"I must be getting on my way," he said; "perhaps I might just go up to the nursery, to say good-bye to Miss Moore and Miss Baba?"
"Of course," Cicely answered with her pretty smile. "Baba would bitterly resent it, if her dear doctor went across the sea, without saying good-bye to her."
"If—you go across the sea," she mentally ejaculated, as the door closed behind his tall form, and she settled herself down to listen to Mrs. Deane's totally uninteresting conversation. "If—you—go—across—the sea!"
CHAPTER XXII.
"I CAME TO-DAY, TO TELL YOU SO."
If Fergusson had left the great house in the square with his spirits at zero, they had travelled many degrees below that point on the following morning. He sat alone in the room he used as study and general sitting-room, and, spread on the table before him were two letters, one from a house-agent informing him that a possible client was in treaty for his house; the other from a medical practitioner in the north of England, who expressed a desire to come in person, and learn all particulars about the practice.
"Burning my boats with a vengeance," Fergusson muttered, looking round the room which he had learnt to love, and smiling a troubled smile that had no joy behind it. That glance round the room, brought back to his remembrance, in an odd flash of memory, Christina's first visit to him, when he was occupying Dr. Stokes's house in the country. There was real humour in his smile when he recalled the girl's look of surprise, and her naïve acknowledgment of the discrepancy she saw between his appearance, and that of the house in which he was. Looking round the study of his South London abode, he wondered whether Christina would consider his present surroundings more in keeping with his personality, than those in which she had first seen him. Certainly there was nothing here of the smug respectability which had characterised Dr. Stokes's well-kept establishment. No two chairs matched one another, but they were all comfortable and restful, the walls were distempered a soft rich yellow that gave an effect of sunlight even on the greyest days, and the few pictures hanging against the sunny background, were excellent photographs framed in oak, and representing some of the best Old Masters of the Italian School. Bookcases covered a considerable amount of the wall space, books covered the tables, and were even piled upon a corner of the rather faded Turkey carpet. The box outside the open window was filled with wallflowers, and their penetrating fragrance made the room sweet. The view was not a wholly uninspiring one, for a narrow strip of garden lay behind the house, and glimpses of waving boughs were visible against the blue sky of May. The roar of traffic from the main road a few paces away, the distant hum of humanity, these were sounds dear to the ears of the doctor, to whom human beings made so deep an appeal; he even had a weakness for the raucous street cries, audible now and again above the persistent roar, that was like the noise of Atlantic breakers on a rock-bound coast.
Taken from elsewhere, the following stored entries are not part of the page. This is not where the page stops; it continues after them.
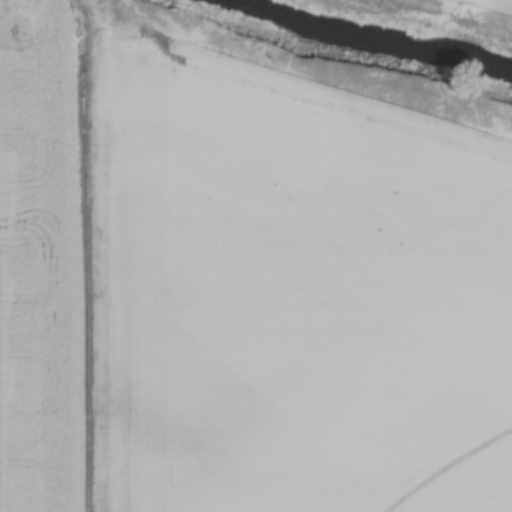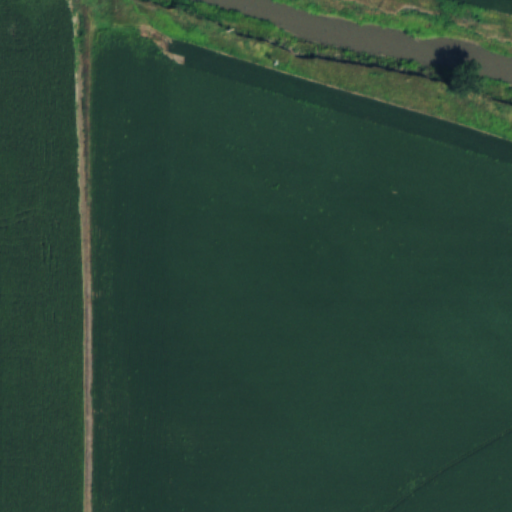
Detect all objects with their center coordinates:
river: (369, 36)
road: (93, 255)
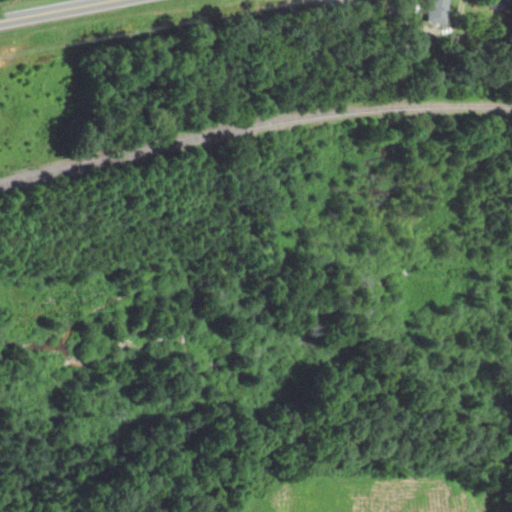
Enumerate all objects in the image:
building: (496, 4)
road: (57, 10)
building: (433, 11)
building: (434, 11)
railway: (253, 128)
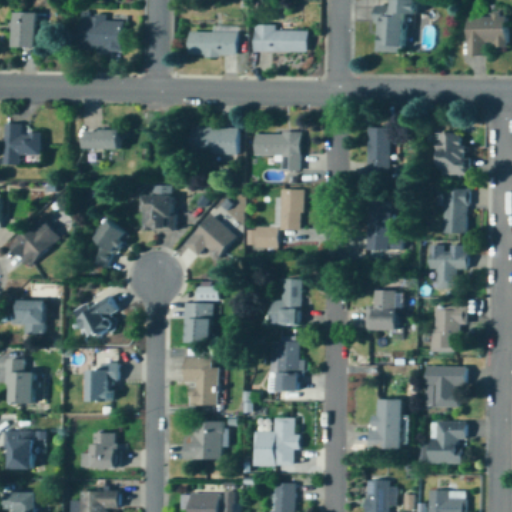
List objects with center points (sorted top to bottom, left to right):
building: (392, 24)
building: (397, 24)
building: (27, 28)
building: (24, 30)
building: (102, 31)
building: (488, 31)
building: (101, 32)
building: (486, 34)
building: (280, 37)
building: (278, 40)
building: (213, 42)
building: (215, 42)
road: (155, 45)
road: (334, 45)
road: (166, 90)
road: (423, 91)
building: (218, 138)
building: (107, 139)
building: (103, 140)
building: (214, 141)
building: (23, 142)
building: (20, 145)
building: (283, 146)
building: (280, 148)
building: (379, 153)
building: (454, 153)
building: (450, 154)
building: (162, 207)
building: (294, 208)
building: (2, 209)
building: (455, 209)
building: (0, 212)
building: (453, 212)
building: (158, 214)
building: (282, 219)
building: (381, 228)
building: (116, 233)
building: (265, 235)
building: (215, 237)
building: (385, 237)
building: (211, 239)
building: (40, 240)
building: (35, 243)
building: (107, 246)
building: (449, 261)
building: (447, 265)
road: (500, 288)
building: (212, 291)
building: (208, 294)
building: (288, 301)
road: (334, 301)
building: (284, 305)
building: (387, 310)
building: (385, 312)
building: (33, 313)
building: (101, 314)
building: (30, 316)
building: (202, 320)
building: (99, 321)
building: (199, 324)
building: (451, 324)
building: (449, 330)
building: (289, 361)
building: (284, 368)
building: (205, 378)
building: (108, 380)
building: (24, 381)
building: (203, 382)
building: (447, 383)
building: (20, 384)
building: (99, 385)
building: (444, 386)
road: (152, 396)
building: (392, 423)
building: (387, 426)
building: (210, 439)
building: (450, 440)
building: (204, 441)
building: (278, 442)
building: (279, 442)
building: (448, 443)
building: (26, 445)
building: (106, 450)
building: (20, 451)
building: (102, 452)
building: (383, 495)
building: (286, 496)
building: (377, 497)
building: (283, 498)
road: (497, 498)
building: (97, 500)
building: (450, 500)
building: (450, 500)
building: (28, 501)
building: (216, 501)
building: (22, 502)
building: (98, 502)
building: (206, 503)
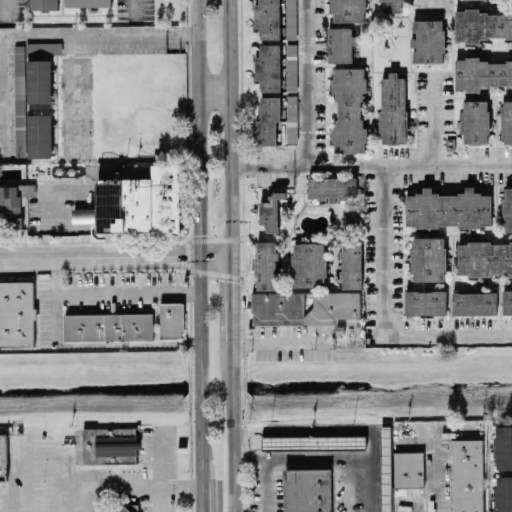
He was sorry to be leaving the teeming London world, in which he had spent so much of his busy life—more sorry than anyone else could realise, he reflected grimly. Possibly, to the rest of mankind, a practice in South London might not appear the acme of bliss—a practice that dealt almost exclusively with the sordid, the poor, even the criminal; but—he loved his work, he loved his people; it was intolerably hard to tear himself away from them all, and yet—the tearing was inevitable.
"I can't stay here within measurable reach—of her—and of temptation, and—play the man," his reflections ran on, "so—so I must run away." He laughed shortly, as he picked up the two letters from his table, and re-read them, feeling absurdly disinclined to reply to either. He knew he must go. With the unwavering directness of an upright man, when making a decision, he had seen what he conceived to be the right path clearly marked for him; and, having seen it, he had no thought of drawing back from following it. But, with all his strength and decision of character, he nevertheless felt, at this juncture, a deep repugnance to writing those letters, which would, as he expressed it to himself, have the effect of burning his boats behind him. He knew that good work awaited him in that far western land, where he had determined to begin a new life; he knew, too, that to remain in England within call, as it were, of a temptation which his sense of what was right and honourable, bade him resist, was merely dallying with that sense of right; and yet, the human man within him, cried out against the necessity which he had faced, and acknowledged to be inevitable. Although he already actually knew the contents of those two letters by heart, he read both through again, then deliberately folded, and set them aside, with another short laugh.